# Компьютерные технологии > Железо (hardware) > Видеосистема >  Проблема с видеокартой

## GreyFox

нужна помощ:
у меня чёто непонятное с видюхой, у меня видео карта nVidia 
GeForce 7950 GX2 работает в режиме двух процессоров, но не работает если я поставлю больше чем 2 гига оперативной памяти, у меня стояли две планки по 1 гигу DDR2-667. Потом я ещё решил поставить 2 по гигу, и монитор перестоёт работать после пробежки полосы загрузки. но если включить многомониторный режим работает всё нормально но зато игрушки работают только в половину что очень фигово. Уже пробовал и местами оперативу менять и даже одалживал у друга DDR2-800 тоже самое, если более 2 гигов то экран не грузится хотя звуки загрузки винды есть. В чём может быть проблемма?

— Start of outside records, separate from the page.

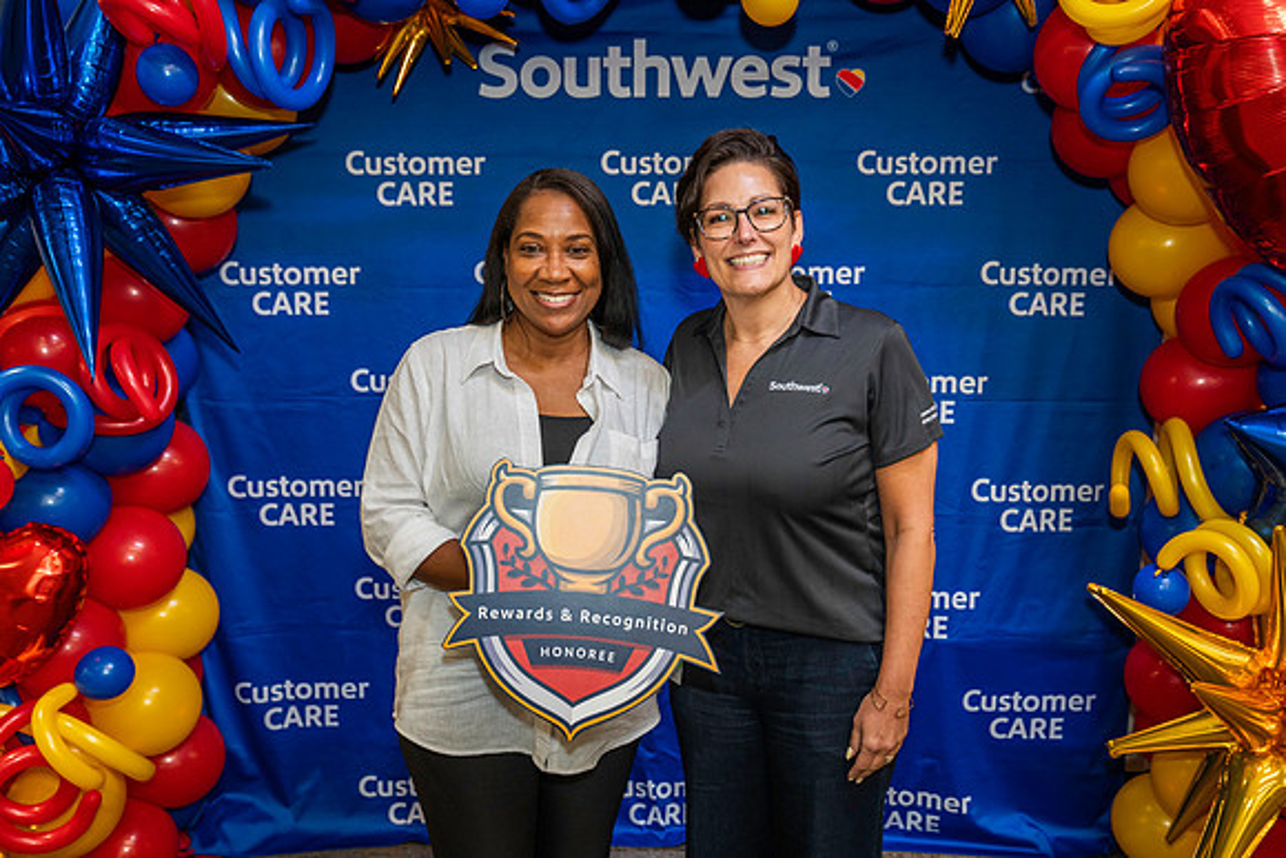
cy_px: 429
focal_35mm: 37
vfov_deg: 35.7
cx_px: 643
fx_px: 1331
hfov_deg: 51.6
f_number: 4
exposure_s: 1/160
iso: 1250
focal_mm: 36
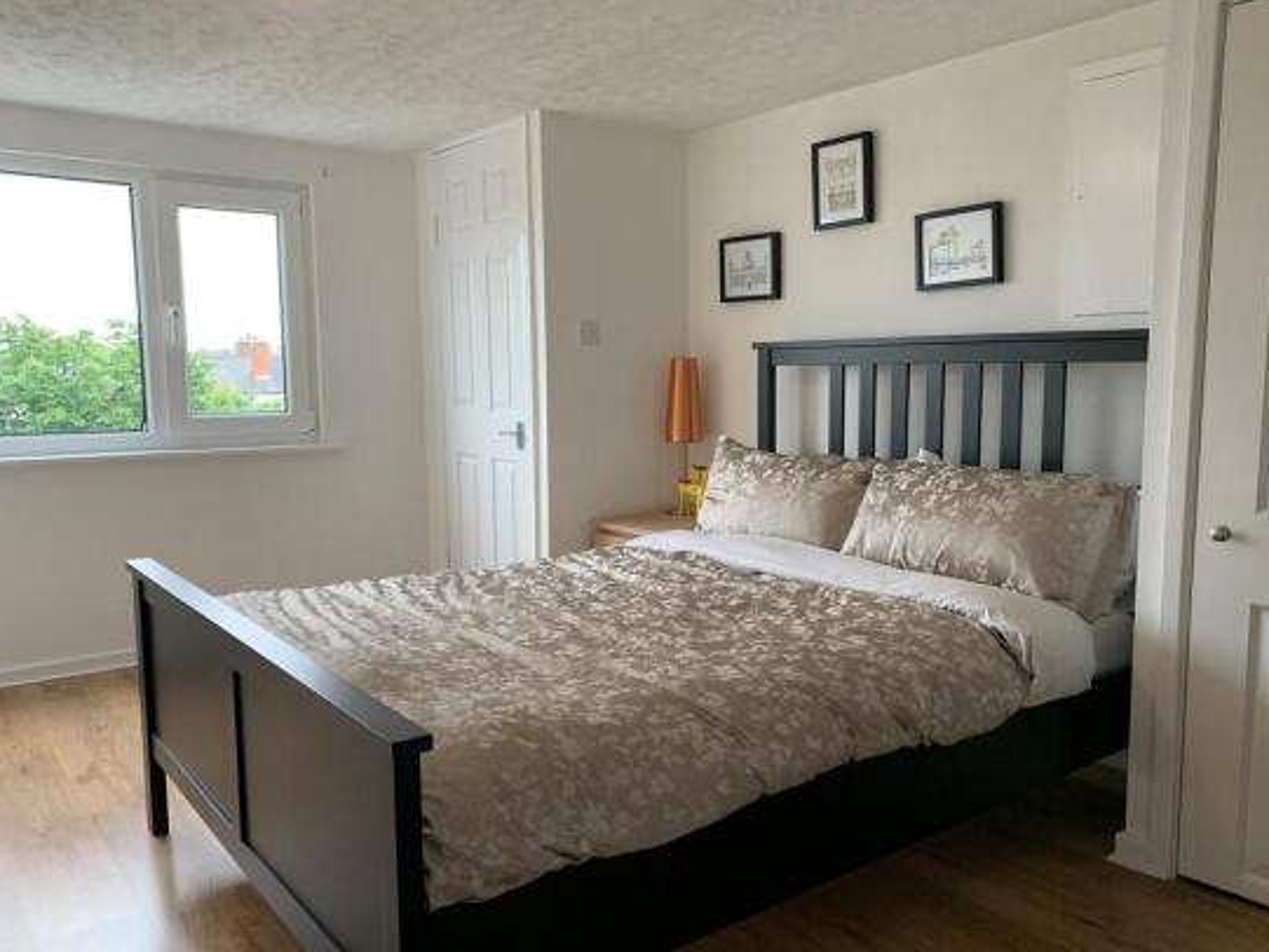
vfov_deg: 49.8
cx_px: 660
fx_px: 1027
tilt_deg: -7.3
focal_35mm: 28
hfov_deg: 63.4
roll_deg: -0.5
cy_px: 489
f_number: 1.8
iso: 100
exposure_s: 1/92
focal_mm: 4.25
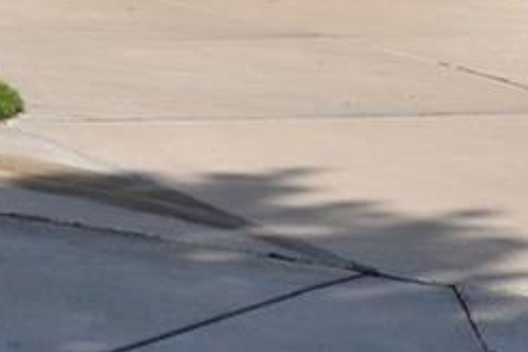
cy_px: -693
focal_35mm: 196
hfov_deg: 10.5
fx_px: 2873
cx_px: 418
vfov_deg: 6.4
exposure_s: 1/640
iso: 200
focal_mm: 20
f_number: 9
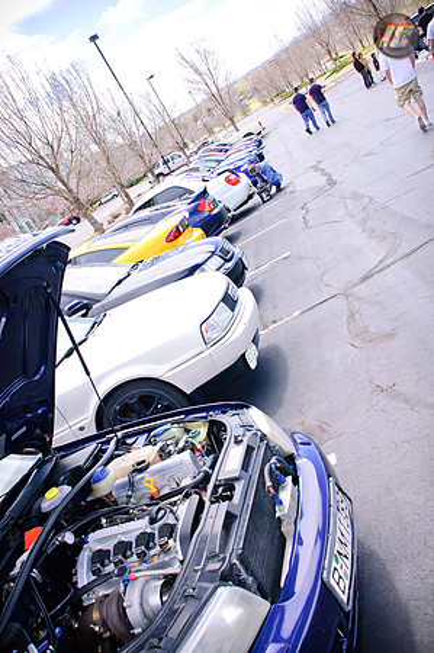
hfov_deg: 36.8
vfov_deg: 53.2
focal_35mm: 36
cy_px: 326
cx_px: 217
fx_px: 652
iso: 200
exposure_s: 1/80
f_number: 5.6
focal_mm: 24
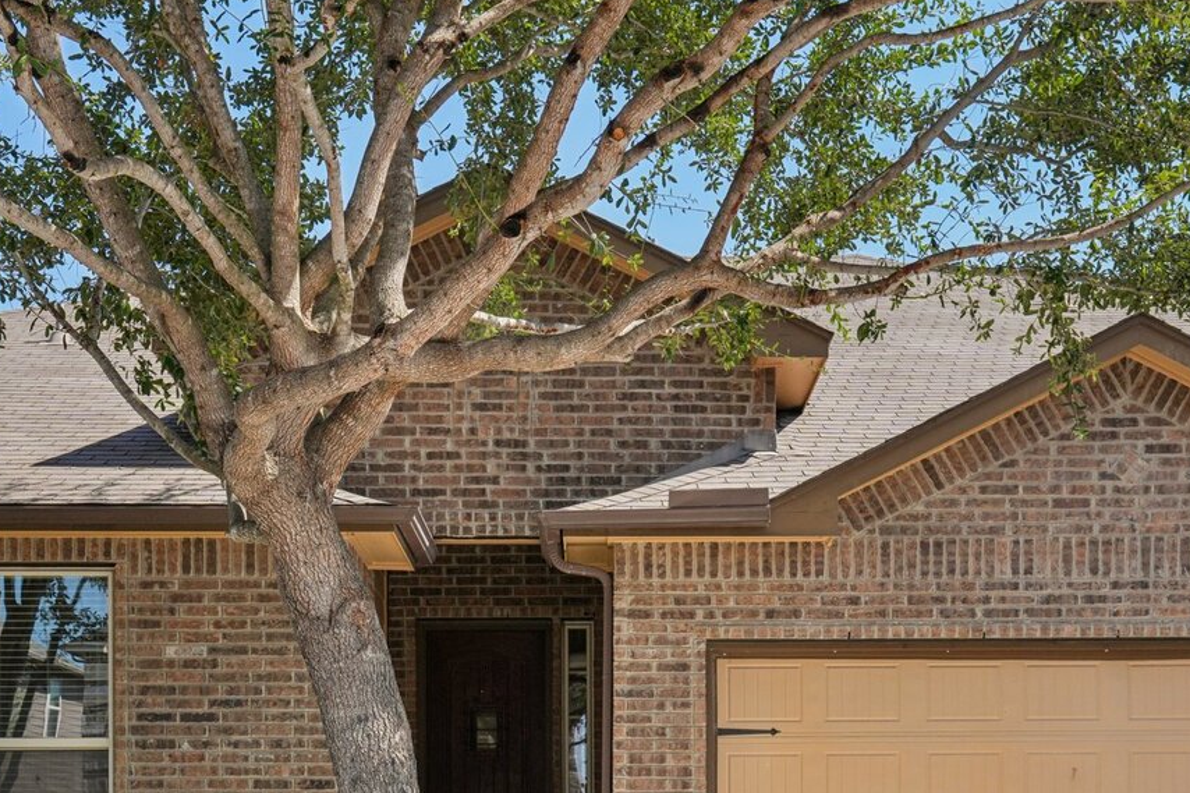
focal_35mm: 55
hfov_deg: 36.2
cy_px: 746
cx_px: 617
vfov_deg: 23.8
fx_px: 1818
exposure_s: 1/250
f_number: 8
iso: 200
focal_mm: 29
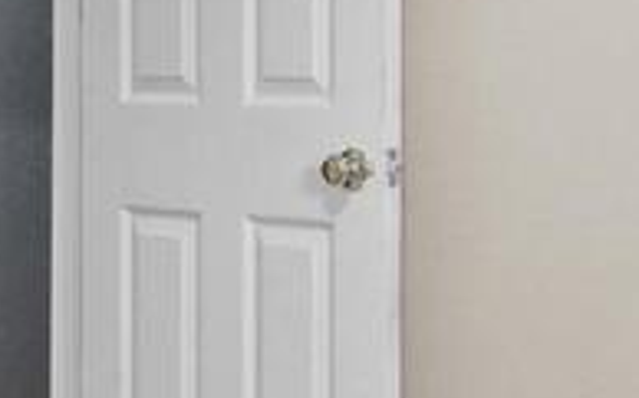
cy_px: 212
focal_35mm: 121
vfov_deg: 10.8
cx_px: 184
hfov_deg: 17.2
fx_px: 2106
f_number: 7.1
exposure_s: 1/13
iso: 1600
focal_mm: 16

если поможет вот моя конфигурация компа:
Процессор: AMD 64 X2 4600+.
Материнка: MSI K9N-SLI-2F на чипсете nForce 570.
с последними драйверами.
Видеокарта: nVidia GeForce 7950 GX2 с последними драйверами.
ОС: Windows Vista Ultimate x64.
Винчестер: 500GB Maxtor.

----------


## GreyFox

> нужна помощ:
> у меня чёто непонятное с видюхой, у меня видео карта nVidia 
> GeForce 7950 GX2 работает в режиме двух процессоров, но не работает если я поставлю больше чем 2 гига оперативной памяти, у меня стояли две планки по 1 гигу DDR2-667. Потом я ещё решил поставить 2 по гигу, и монитор перестоёт работать после пробежки полосы загрузки. но если включить многомониторный режим работает всё нормально но зато игрушки работают только в половину что очень фигово. Уже пробовал и местами оперативу менять и даже одалживал у друга DDR2-800 тоже самое, если более 2 гигов то экран не грузится хотя звуки загрузки винды есть. В чём может быть проблемма?
> 
> если поможет вот моя конфигурация компа:
> Процессор: AMD 64 X2 4600+.
> Материнка: MSI K9N-SLI-2F на чипсете nForce 570.
> с последними драйверами.
> Видеокарта: nVidia GeForce 7950 GX2 с последними драйверами.
> ...


Всё больше не надо помощи, я решил проблемму сам.

----------


## DEL

в чем была загвоздка?

----------


## GreyFox

да драйвер поставил левый каторый поддерживает 4gb с 2 режимном ГП

----------


## yura2603

> да драйвер поставил левый каторый поддерживает 4gb с 2 режимном ГП


а нужна тебе такая машина, зачем 4 гига памяти, для того что бы виста не ругалась или для утишения :)

----------


## GreyFox

> а нужна тебе такая машина, зачем 4 гига памяти, для того что бы виста не ругалась или для утишения :)


Именно что бы Виста работала шустрее

Кстати уже появился оффициальный драйвер каторый поддерживает 2 ГП и 4 гига.

----------